In general rabbits do like company, however bonding two rabbits can be tricky, you must ensure they have compatible personalities (see below), two rabbits that fight straight away are unlikely to get along. The bonding process is easier if both rabbits are neutered however it is possible to bond same sex pairs (pairs of bucks are very tricky to bond). Neutered buck & doe pairings work best, followed by doe & doe pairings. It is also possible to bond rabbits into a larger colony type group, these usually work well as long as there are more does than bucks in the group.

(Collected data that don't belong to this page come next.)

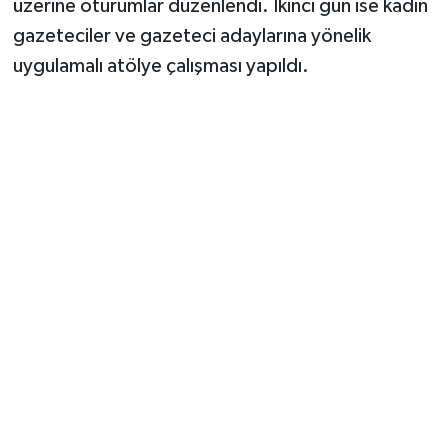
üzerine oturumlar düzenlendi. İkinci gün ise kadın
gazeteciler ve gazeteci adaylarına yönelik
uygulamalı atölye çalışması yapıldı.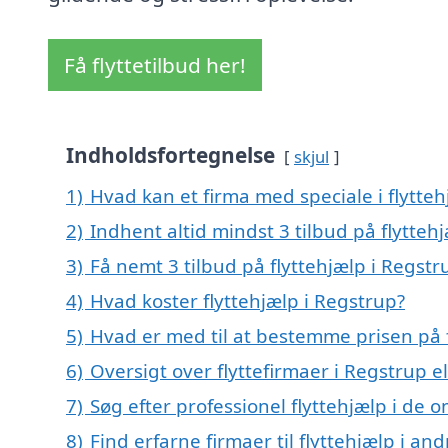
Få flyttetilbud her!
Indholdsfortegnelse
skjul
1)
Hvad kan et firma med speciale i flytte
2)
Indhent altid mindst 3 tilbud på flytteh
3)
Få nemt 3 tilbud på flyttehjælp i Regst
4)
Hvad koster flyttehjælp i Regstrup?
5)
Hvad er med til at bestemme prisen på f
6)
Oversigt over flyttefirmaer i Regstrup
7)
Søg efter professionel flyttehjælp i de 
8)
Find erfarne firmaer til flyttehjælp i a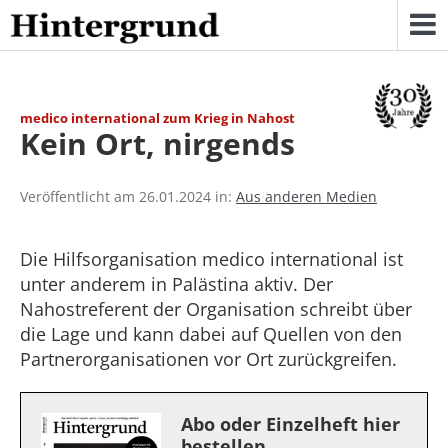
Skip
to
content
medico international zum Krieg in Nahost
Kein Ort, nirgends
Veröffentlicht am 26.01.2024 in:
Aus anderen Medien
Die Hilfsorganisation medico international ist
unter anderem in Palästina aktiv. Der
Nahostreferent der Organisation schreibt über
die Lage und kann dabei auf Quellen von den
Partnerorganisationen vor Ort zurückgreifen.
Abo oder Einzelheft hier
bestellen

This table show the three catagories of dominance and the 'typical' behaviour traits of each, its not set in stone and rabbits are all individuals, but this has helped me to select pairs and bond without any issues. It is best to pair rabbits as far apart on the grid as possible (i.e. dominant buck and submissive doe or visa versa) top and bottom work well in does, but as long as the rabbits are not on the same level bonding usually works well... it is also possible to bond two rabbits from the submissive catagory (this is the ONLY buck-buck pairing that works)
Start by setting up a small run in a neutral area, put both rabbits in the pen and observe them carefully, if all goes well the rabbits will take to each other instantly and come together, you are looking for body language, you want the rabbits to groom each other as a true sign of acceptance. However watch for hostile signals, ears laying flat and the tail being raised. The rabbits will need to establish their order of dominance, this will include chasing, fur pulling and mounting (regardless of gender) this is all normal behaviour, just keep an eye on the rabbits and watch for the signs of one submitting, allowing itself to be mounted or grooming the other's forehead. If the rabbits seriously attack each other remove them and try again another day, if they continue to get along try them in a hutch together. Ensure the hutch has been completely cleaned out and disinfected so it does not smell of either rabbit. Keep a close eye on the pair for several days after bonding.
If you have selected compatible rabbits there really should be no major issues in the bonding process, the only times i've seen bonding fail if if two dominant rabbits are paired or if an extreemly dominant unneutered animal is used.